Data records
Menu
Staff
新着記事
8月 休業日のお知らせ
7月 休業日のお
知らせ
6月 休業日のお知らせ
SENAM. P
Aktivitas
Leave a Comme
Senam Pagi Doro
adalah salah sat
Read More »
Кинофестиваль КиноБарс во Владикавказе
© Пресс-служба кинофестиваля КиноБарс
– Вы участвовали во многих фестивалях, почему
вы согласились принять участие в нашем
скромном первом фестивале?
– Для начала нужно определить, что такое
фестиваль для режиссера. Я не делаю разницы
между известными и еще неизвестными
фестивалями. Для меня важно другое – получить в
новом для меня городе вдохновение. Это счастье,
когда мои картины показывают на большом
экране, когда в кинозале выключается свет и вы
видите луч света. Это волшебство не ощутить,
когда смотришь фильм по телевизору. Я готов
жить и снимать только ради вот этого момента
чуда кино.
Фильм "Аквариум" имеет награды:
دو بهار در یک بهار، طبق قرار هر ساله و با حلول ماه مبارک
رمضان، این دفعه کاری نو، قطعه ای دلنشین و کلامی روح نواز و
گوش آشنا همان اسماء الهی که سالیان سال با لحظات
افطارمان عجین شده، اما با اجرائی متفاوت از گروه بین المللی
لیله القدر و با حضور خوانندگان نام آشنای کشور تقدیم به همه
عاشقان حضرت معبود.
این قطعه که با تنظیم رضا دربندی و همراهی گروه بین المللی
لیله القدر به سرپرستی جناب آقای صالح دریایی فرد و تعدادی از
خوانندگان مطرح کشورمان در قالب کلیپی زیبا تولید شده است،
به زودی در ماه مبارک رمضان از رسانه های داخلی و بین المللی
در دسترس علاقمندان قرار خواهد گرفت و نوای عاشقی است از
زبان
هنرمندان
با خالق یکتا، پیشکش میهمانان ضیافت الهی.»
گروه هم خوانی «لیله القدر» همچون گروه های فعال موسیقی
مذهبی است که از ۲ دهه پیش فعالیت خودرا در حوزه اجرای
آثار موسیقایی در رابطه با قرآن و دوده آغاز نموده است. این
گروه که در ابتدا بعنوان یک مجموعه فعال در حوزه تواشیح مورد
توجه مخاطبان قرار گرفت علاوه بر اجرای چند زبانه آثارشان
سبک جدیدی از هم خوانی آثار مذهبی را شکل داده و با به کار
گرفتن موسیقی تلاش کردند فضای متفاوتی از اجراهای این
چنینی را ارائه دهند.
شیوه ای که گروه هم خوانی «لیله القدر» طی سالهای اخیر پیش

Goal of the exercise
Looking at the entries above, copy out every line in which "قطعه" occurs.

Task result
رمضان، این دفعه کاری نو، قطعه ای دلنشین و کلامی روح نواز و
این قطعه که با تنظیم رضا دربندی و همراهی گروه بین المللی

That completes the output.